Friday, June 3, 2011

Caltech Researchers Build Largest Biochemical Circuit Out Of Small Synthetic DNA Molecules

In many ways, life is like a computer. An organism's genome is the software that tells the cellular and molecular machinery—the hardware—what to do. But instead of electronic circuitry, life relies on biochemical circuitry—complex networks of reactions and pathways that enable organisms to function. Now, researchers at the California Institute of Technology (Caltech) have built the most complex biochemical circuit ever created from scratch, made with DNA-based devices in a test tube that are analogous to the electronic transistors on a computer chip. Engineering these circuits allows researchers to explore the principles of information processing in biological systems, and to design biochemical pathways with decision-making capabilities. Such circuits would give biochemists unprecedented control in designing chemical reactions for applications in biological and chemical engineering and industries. For example, in the future a synthetic biochemical circuit could be introduced into a clinical blood sample, detect the levels of a variety of molecules in the sample, and integrate that information into a diagnosis of the pathology.

"We're trying to borrow the ideas that have had huge success in the electronic world, such as abstract representations of computing operations, programming languages, and compilers, and apply them to the biomolecular world," says Lulu Qian, a senior postdoctoral scholar in bioengineering at Caltech and lead author on a paper published in the June 3 issue of the journal Science.

Along with Erik Winfree, Caltech professor of computer science, computation and neural systems, and bioengineering, Qian used a new kind of DNA-based component to build the largest artificial biochemical circuit ever made. Previous lab-made biochemical circuits were limited because they worked less reliably and predictably when scaled to larger sizes, Qian explains. The likely reason behind this limitation is that such circuits need various molecular structures to implement different functions, making large systems more complicated and difficult to debug.

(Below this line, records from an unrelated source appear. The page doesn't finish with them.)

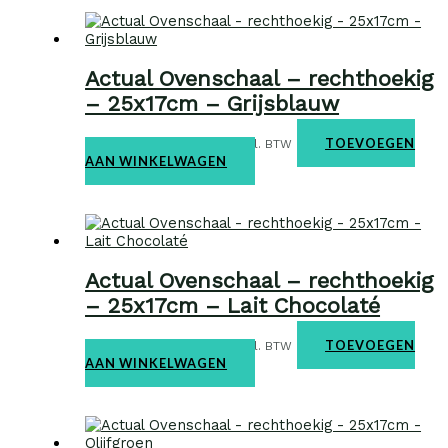
Actual Ovenschaal – rechthoekig
– 25x17cm – Grijsblauw
Ovenschalen
€
31,95
TOEVOEGEN
incl. BTW
AAN WINKELWAGEN
Actual Ovenschaal – rechthoekig
– 25x17cm – Lait Chocolaté
Ovenschalen
€
31,95
TOEVOEGEN
incl. BTW
AAN WINKELWAGEN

The researchers' new approach, however, involves components that are simple, standardized, reliable, and scalable, meaning that even bigger and more complex circuits can be made and still work reliably.

"You can imagine that in the computer industry, you want to make better and better computers," Qian says. "This is our effort to do the same. We want to make better and better biochemical circuits that can do more sophisticated tasks, driving molecular devices to act on their environment."

To build their circuits, the researchers used pieces of DNA to make so-called logic gates—devices that produce on-off output signals in response to on-off input signals. Logic gates are the building blocks of the digital logic circuits that allow a computer to perform the right actions at the right time. In a conventional computer, logic gates are made with electronic transistors, which are wired together to form circuits on a silicon chip. Biochemical circuits, however, consist of molecules floating in a test tube of salt water. Instead of depending on electrons flowing in and out of transistors, DNA-based logic gates receive and produce molecules as signals. The molecular signals travel from one specific gate to another, connecting the circuit as if they were wires.